[Directive] In the data that follows, count every line holding the string "password" and give the count alone.

=== Section Start ===

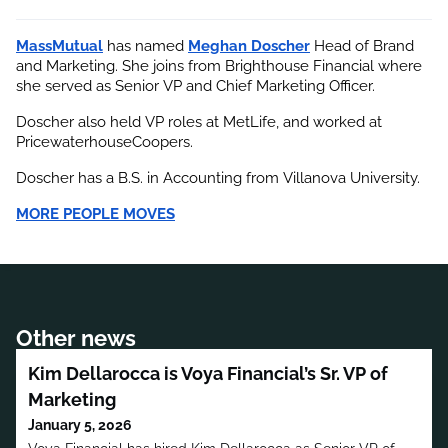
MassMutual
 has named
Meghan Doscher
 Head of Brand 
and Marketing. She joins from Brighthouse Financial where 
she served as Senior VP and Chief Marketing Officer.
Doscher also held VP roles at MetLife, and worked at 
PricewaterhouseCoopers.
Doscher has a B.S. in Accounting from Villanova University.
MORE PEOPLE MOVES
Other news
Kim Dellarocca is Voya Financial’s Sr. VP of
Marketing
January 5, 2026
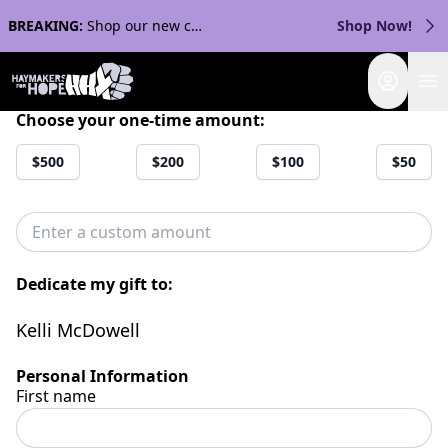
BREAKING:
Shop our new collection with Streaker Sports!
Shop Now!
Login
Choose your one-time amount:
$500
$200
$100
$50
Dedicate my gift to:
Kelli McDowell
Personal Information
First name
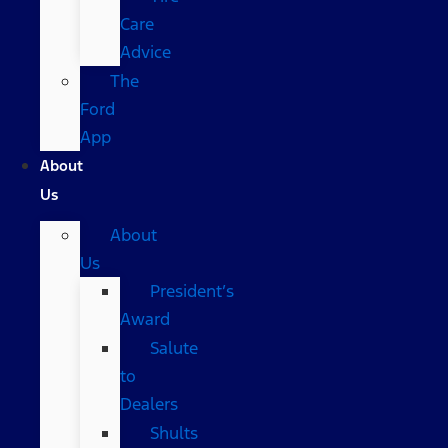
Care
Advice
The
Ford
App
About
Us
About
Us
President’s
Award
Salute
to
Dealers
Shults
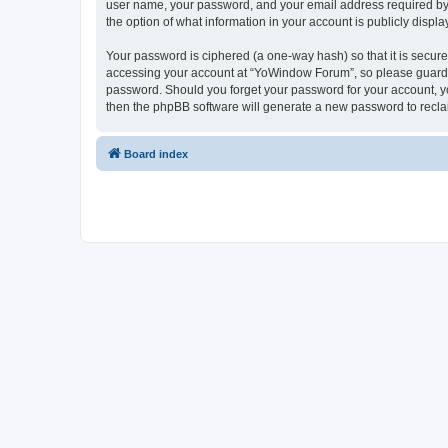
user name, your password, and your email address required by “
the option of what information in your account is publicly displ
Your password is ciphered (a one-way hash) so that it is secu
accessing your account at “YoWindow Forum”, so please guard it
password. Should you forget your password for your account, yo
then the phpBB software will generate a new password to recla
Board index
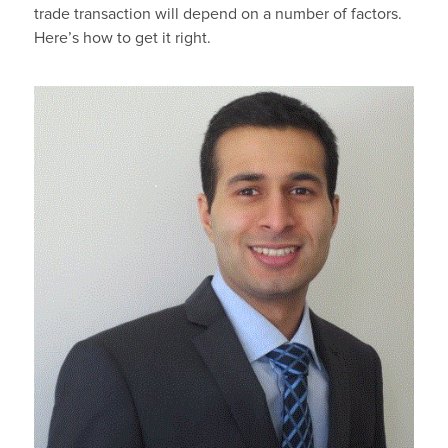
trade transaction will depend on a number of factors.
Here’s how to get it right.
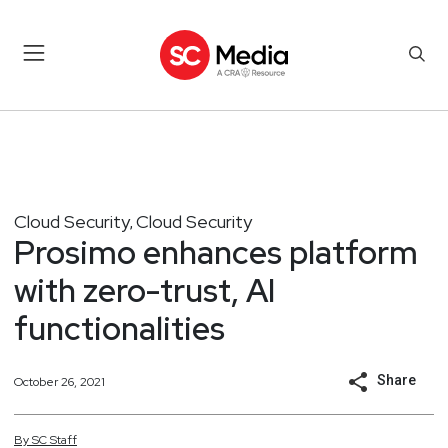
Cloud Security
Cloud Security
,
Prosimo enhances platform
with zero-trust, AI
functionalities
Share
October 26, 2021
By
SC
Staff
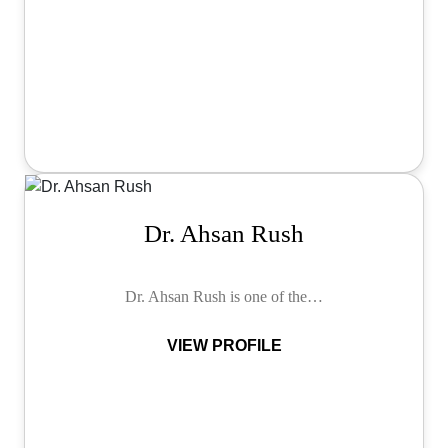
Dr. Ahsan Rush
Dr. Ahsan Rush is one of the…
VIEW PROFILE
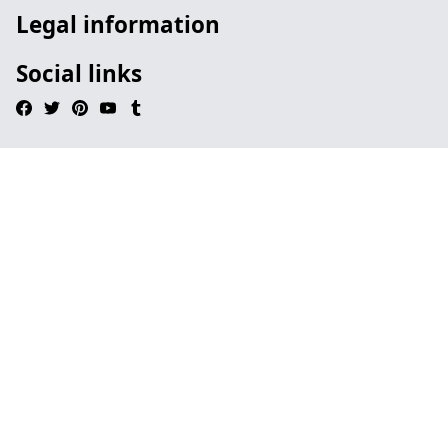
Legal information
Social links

=== Section End ===

[Problem solution] 4